Thinking of Sales Training? Read This

By Heather Baldwin

When you’re up to your ears in the minutiae of running a sales organization and trying to make sure you hit your near-term numbers it’s easy to put sales training on the back burner, or worse, decide to book a local training organization after their convincing pitch in the hopes they’ll be able to lift your team’s performance. There’s no question the right sales training can do wonders for an organization, but most organizations aren’t getting the right training, aren’t using what they learned once training is over or aren’t measuring the results. If you want your training to pay off in the long term, follow these four sales training best practices from Thomas Morrill, lead principal of the global sales effectiveness practice at Boston-based PRTM, a global management consulting firm (

1. Sales training must be selected and delivered based on a specific skill gap in the organization. In other words, don’t buy training just because the training company gave you a good pitch, says Morrill. Once each quarter go out and analyze where the skills gaps are. How? When you ride along on a sales call, take a look at your reps’ basic skills. Can they evaluate a customer’s needs? Give a strong sales presentation? Close a sale? Also look at time and territory management skills. Can your reps manage a pipeline? How well do they manage their time? From this kind of review you’ll start identifying some common skill areas that need attention. Then you can seek out the best training to match those needs.

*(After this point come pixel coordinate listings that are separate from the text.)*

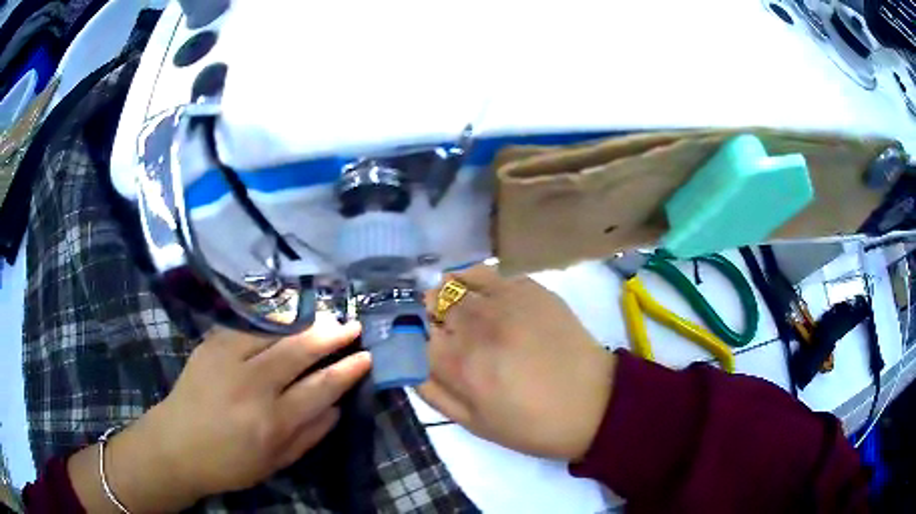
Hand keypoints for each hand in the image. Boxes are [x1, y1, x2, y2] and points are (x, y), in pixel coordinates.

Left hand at [151, 313, 369, 495]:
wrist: (176, 445)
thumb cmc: (229, 463)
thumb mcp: (276, 463)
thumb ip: (310, 435)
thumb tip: (338, 407)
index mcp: (272, 422)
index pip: (320, 388)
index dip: (347, 370)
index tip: (365, 356)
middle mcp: (252, 386)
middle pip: (299, 351)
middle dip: (331, 335)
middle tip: (351, 325)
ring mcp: (227, 359)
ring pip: (274, 331)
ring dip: (304, 322)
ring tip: (324, 317)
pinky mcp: (210, 345)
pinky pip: (247, 326)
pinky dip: (272, 321)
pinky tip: (286, 318)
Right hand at [419, 265, 615, 461]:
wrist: (593, 403)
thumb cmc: (531, 424)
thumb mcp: (473, 423)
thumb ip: (432, 392)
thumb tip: (405, 362)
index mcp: (459, 364)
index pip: (411, 333)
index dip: (412, 338)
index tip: (422, 345)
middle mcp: (476, 325)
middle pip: (430, 302)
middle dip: (430, 316)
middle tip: (446, 333)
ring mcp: (504, 300)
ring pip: (454, 281)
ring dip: (449, 295)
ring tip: (462, 312)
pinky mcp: (529, 287)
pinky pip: (486, 270)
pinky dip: (473, 279)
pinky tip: (483, 295)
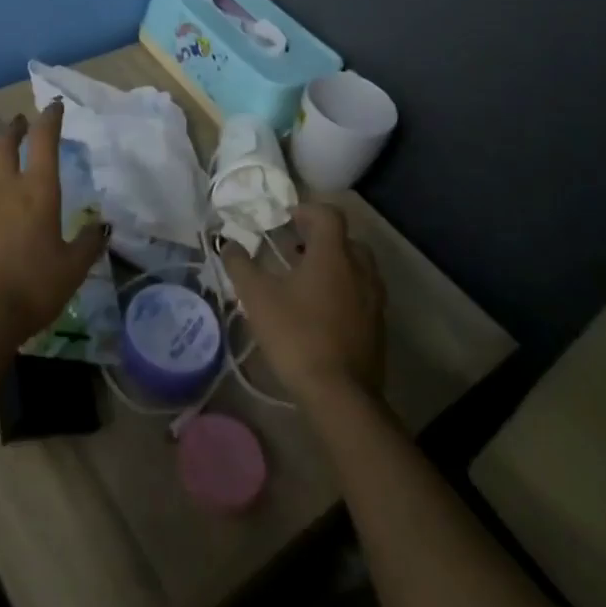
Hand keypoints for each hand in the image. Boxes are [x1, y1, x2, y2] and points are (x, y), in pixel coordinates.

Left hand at [0, 101, 107, 347]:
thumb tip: (103, 225)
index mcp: (39, 190)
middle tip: (22, 122)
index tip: (54, 106)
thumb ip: (89, 243)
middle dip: (15, 127)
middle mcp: (7, 186)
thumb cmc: (33, 285)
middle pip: (5, 142)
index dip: (50, 119)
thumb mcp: (73, 268)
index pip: (44, 141)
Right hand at [221, 202, 384, 407]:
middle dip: (321, 239)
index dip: (307, 210)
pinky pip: (363, 295)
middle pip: (346, 240)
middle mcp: (360, 270)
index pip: (328, 214)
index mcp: (333, 255)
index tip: (286, 220)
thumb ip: (240, 264)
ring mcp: (374, 300)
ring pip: (358, 268)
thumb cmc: (296, 335)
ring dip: (334, 266)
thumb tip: (227, 243)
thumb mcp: (256, 296)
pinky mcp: (378, 328)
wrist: (340, 395)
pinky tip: (320, 312)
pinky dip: (344, 291)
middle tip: (295, 250)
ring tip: (306, 281)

2. Work with your vendor or internal training group to set performance metrics. If you’re going to spend money on an outside vendor, says Morrill, you should demand metrics that will show you’ve improved as a result of the training provided. If that means the company needs to come in and conduct an internal survey prior to the training so they have a baseline against which to assess improvement, grant the necessary access. Don’t take the company’s word that the target metrics will be achieved. Ask for concrete examples of other organizations like yours with which the trainer has worked and achieved the kind of results being promised. Then call those organizations.

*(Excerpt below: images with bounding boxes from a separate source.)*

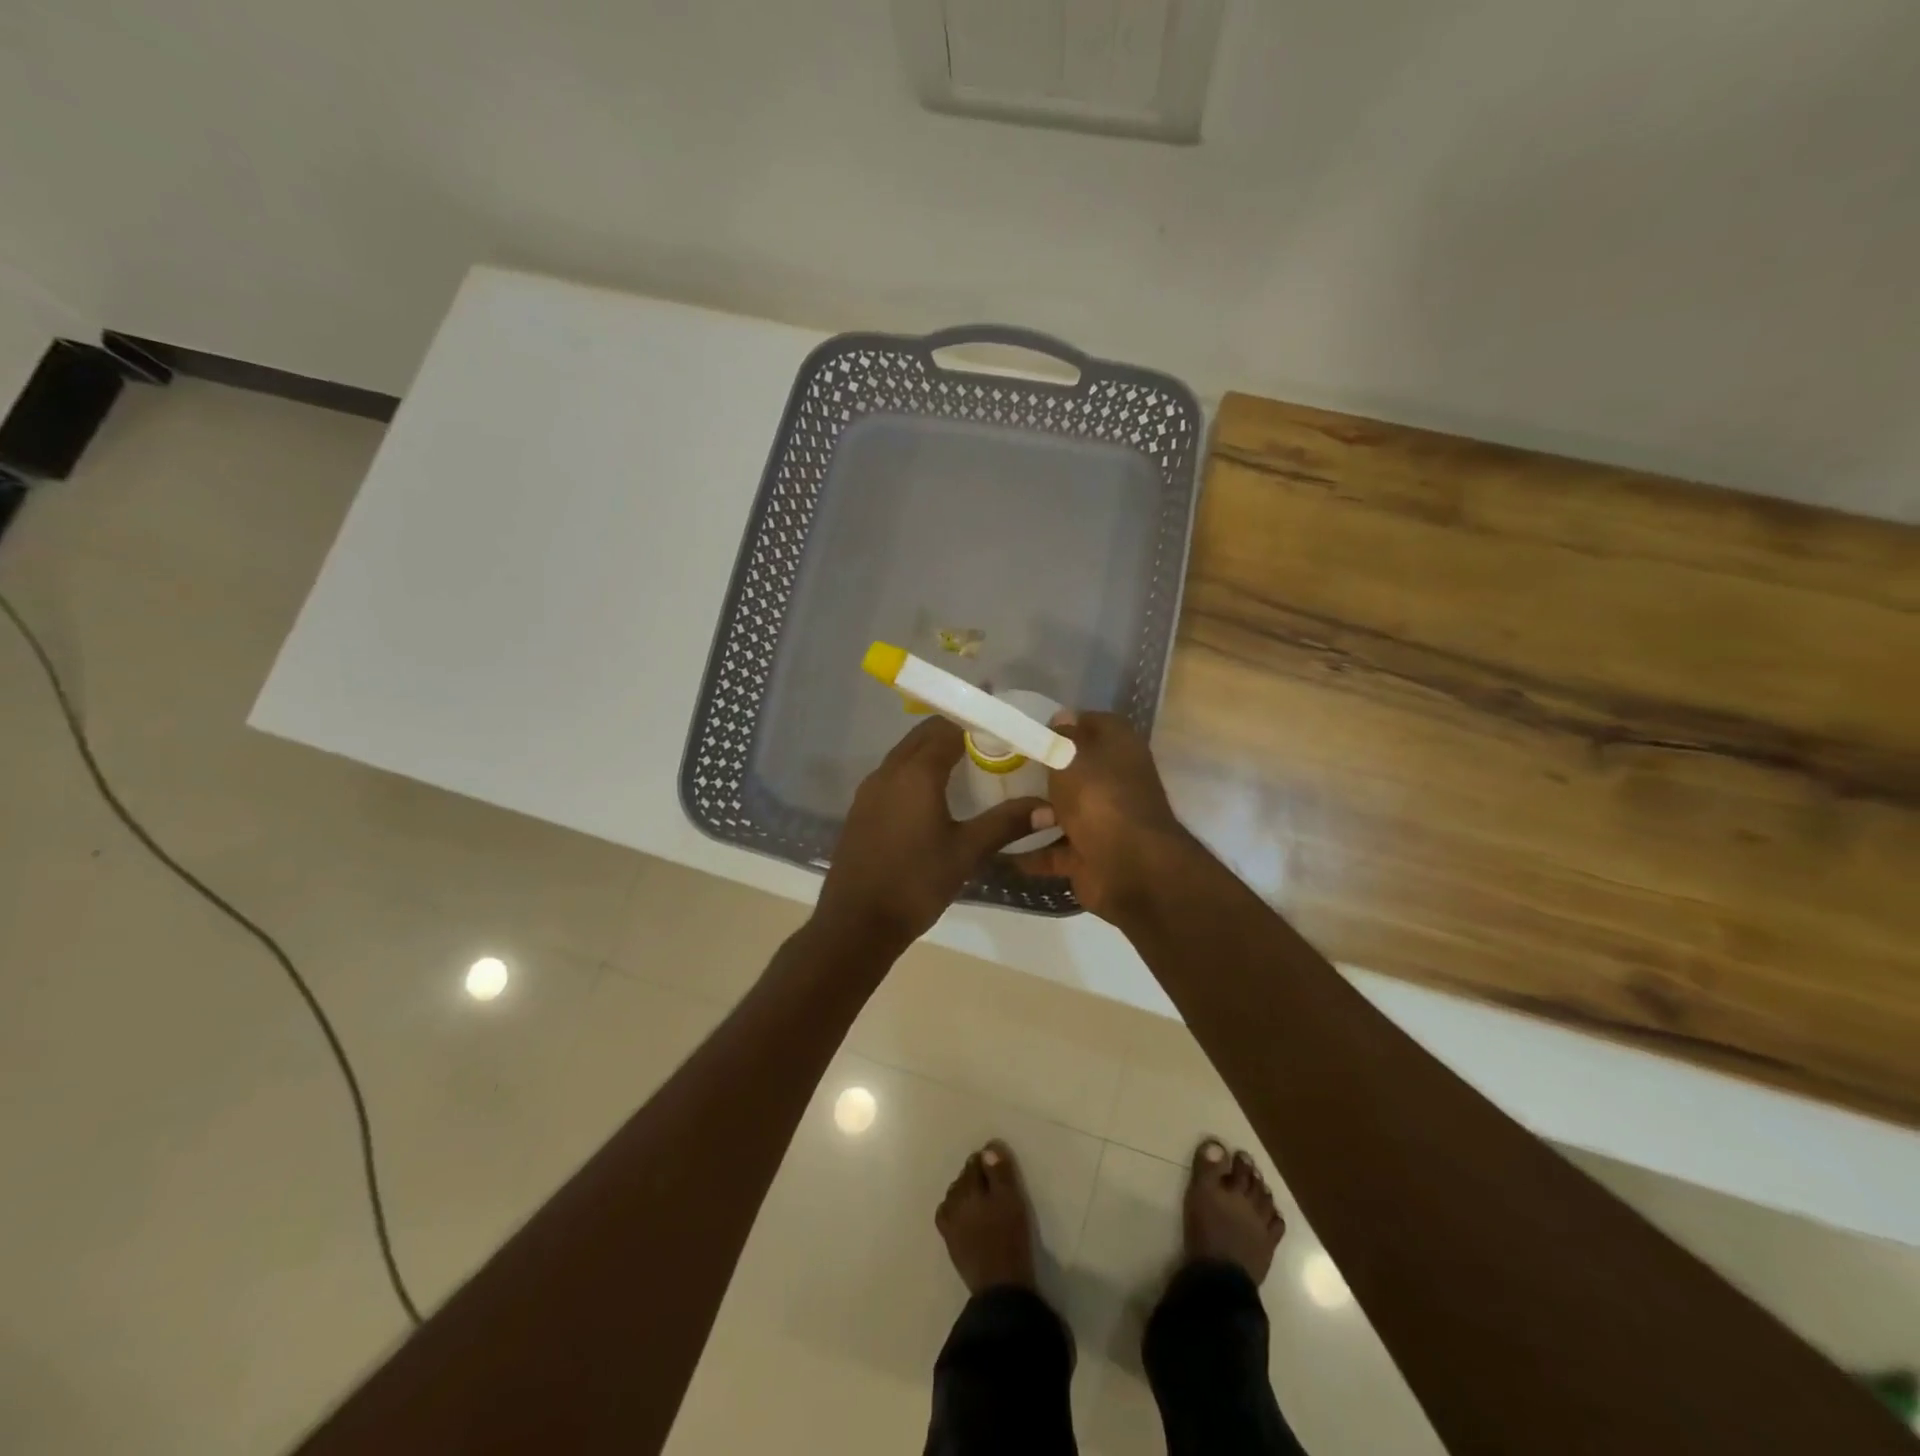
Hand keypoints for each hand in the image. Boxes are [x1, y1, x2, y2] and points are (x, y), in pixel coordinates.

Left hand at [816, 717, 1048, 953]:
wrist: (856, 923)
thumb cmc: (916, 883)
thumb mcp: (966, 852)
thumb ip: (1007, 823)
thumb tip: (1049, 808)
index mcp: (916, 773)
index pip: (949, 728)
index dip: (978, 722)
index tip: (1005, 725)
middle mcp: (889, 771)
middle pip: (924, 734)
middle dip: (956, 729)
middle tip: (992, 740)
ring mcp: (870, 789)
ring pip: (906, 753)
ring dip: (934, 748)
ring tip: (969, 762)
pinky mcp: (862, 808)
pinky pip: (894, 773)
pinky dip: (917, 769)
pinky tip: (935, 793)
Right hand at [1013, 711, 1191, 922]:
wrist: (1129, 869)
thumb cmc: (1098, 798)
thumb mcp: (1071, 755)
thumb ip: (1062, 736)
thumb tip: (1063, 717)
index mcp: (1119, 748)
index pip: (1094, 723)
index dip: (1065, 724)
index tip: (1031, 729)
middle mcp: (1115, 782)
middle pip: (1078, 770)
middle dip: (1046, 770)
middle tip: (1004, 765)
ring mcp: (1104, 821)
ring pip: (1066, 811)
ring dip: (1036, 812)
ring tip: (995, 804)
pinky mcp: (1091, 856)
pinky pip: (1056, 851)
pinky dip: (1033, 852)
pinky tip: (1001, 849)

3. Put a mechanism in place to hold people accountable for the training’s execution. Almost everyone in the sales profession has at least one large sales training binder that hasn’t been touched since they attended the program. To ensure that doesn’t happen to you, have a plan in place to use the training beyond the classroom. For example, if you do training on closing skills, you should be rating the effectiveness of your people on negotiating and closing. If you taught a pipeline management course, during pipeline reviews everyone should be talking in the language they learned during the course. And if the trainers offer the option to conduct an audit 90 days after training, take them up on it. The extra cost will be worth it, says Morrill.

4. Assess the ROI based on the metrics you laid out before training. Morrill recommends going back after 90 days to look at the metrics you established before the training and see if they were met. Of course, the product or service you sell will determine what you can evaluate. If you sell cars, says Morrill, you’ll probably know within a day or two if the training worked because your sales numbers should climb immediately. On the other hand, if you sell a product that costs $5 million and takes 12 to 14 months to sell, you’ll need to establish some interim metrics. Keep in mind the metrics aren’t always going to be about sales numbers. If your reps had problems with time management and they now spend 45% of their time selling instead of 30% – and nothing else changed – then the training worked.